# Need help, only right track has power



## pass1 (Jan 24, 2015)

Hi guy's!

I was out blowing tonight when suddently I noticed my hs928tcd had a hard time reversing out of the snow bank, after further inspection found that only the right track has power and has full speed on forward and reverse, but left track is dead.
In my head I taught myself... ''oh no, not another gear case pin failure''. 
So in the heated garage she went (to melt the snow on it so it will be easier to look at it tomorow) and I finished the job with my smaller hs624.
After looking at the gear case diagram, I'm confused cause looks like if it is the pin that failed I would not have power at all, but it is not the case, she is able to move but from right track only.
From the diagram below, tell me if I'm correct...
The power comes from transmission goes to gear #8, wich turn gear #9 therefore turning gear #22 then finally goes to #23 who rotate the shaft that turn both tracks.
So if I have power to the right track, I should technicaly have power to the left one too.

So... What could it be??


----------



## pass1 (Jan 24, 2015)

Alright, now I feel stupid! 
I found my problem, turned out that I lost pin #14 and clip 18 on the left track.
Those connect the shaft with the white wheel that drive the track.
I guess I was looking a lot deeper than it was needed.


----------



## db9938 (Nov 17, 2013)

We have all been there.
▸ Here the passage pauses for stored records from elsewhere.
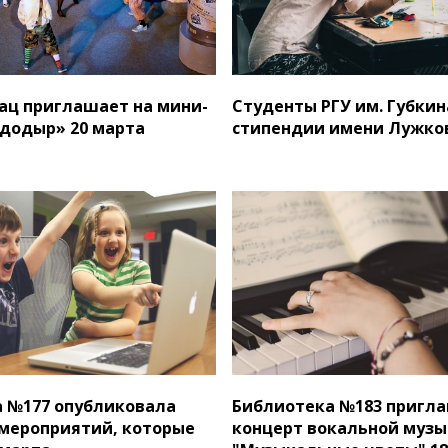
Сац приглашает на мини-
Студенты РГУ им. Губки
додыр» 20 марта
стипендии имени Лужко
 №177 опубликовала
Библиотека №183 пригла
мероприятий, которые
концерт вокальной муз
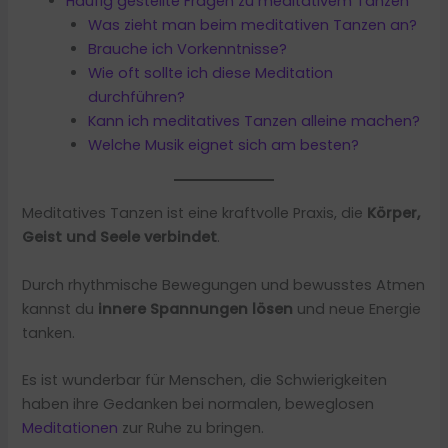
Häufig gestellte Fragen zu meditativem Tanzen
Was zieht man beim meditativen Tanzen an?
Brauche ich Vorkenntnisse?
Wie oft sollte ich diese Meditation
durchführen?
Kann ich meditatives Tanzen alleine machen?
Welche Musik eignet sich am besten?
Meditatives Tanzen ist eine kraftvolle Praxis, die
Körper,
Geist und Seele verbindet
.
Durch rhythmische Bewegungen und bewusstes Atmen
kannst du
innere Spannungen lösen
und neue Energie
tanken.
Es ist wunderbar für Menschen, die Schwierigkeiten
haben ihre Gedanken bei normalen, beweglosen
Meditationen
zur Ruhe zu bringen.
And sometimes with the snow and ice caked on the drive parts, makes it easy to overlook the obvious.


----------



## Shryp (Jan 1, 2011)

Glad you found the problem. Even better when it is cheap and easy.


----------



## pass1 (Jan 24, 2015)

I will just install a regular 1/4'' bolt and locknut for now until I order the correct part monday.


----------



## Shryp (Jan 1, 2011)

Maybe you got lucky and it is still in the snowbank. Wishful thinking huh?


----------



## tinter (Apr 20, 2014)

Very lucky .


----------



## Apple Guy (Sep 7, 2014)

pass1 said:


> Alright, now I feel stupid!
> I found my problem, turned out that I lost pin #14 and clip 18 on the left track.
> Those connect the shaft with the white wheel that drive the track.
> I guess I was looking a lot deeper than it was needed.



I am sorry to say, ANOTHER Honda gearbox issue.


Hey Robert, can you send all these gearbox issues to the Honda engineers and get a fix for this for us. Sell a kit with zero markup that gives use a new heavy duty gearbox and shaft set up so we don't keep seeing these gearbox issues.


----------



## pass1 (Jan 24, 2015)

Apple Guy said:


> I am sorry to say, ANOTHER Honda gearbox issue.
> 
> 
> Hey Robert, can you send all these gearbox issues to the Honda engineers and get a fix for this for us. Sell a kit with zero markup that gives use a new heavy duty gearbox and shaft set up so we don't keep seeing these gearbox issues.



My issue was *not* with the gear box, I just lost the pin that connect the sprocket to the shaft, the one on the track, the one indicated by the blue Arrow.


----------



## slick_cl (Nov 19, 2014)

This happened to me last week too!


----------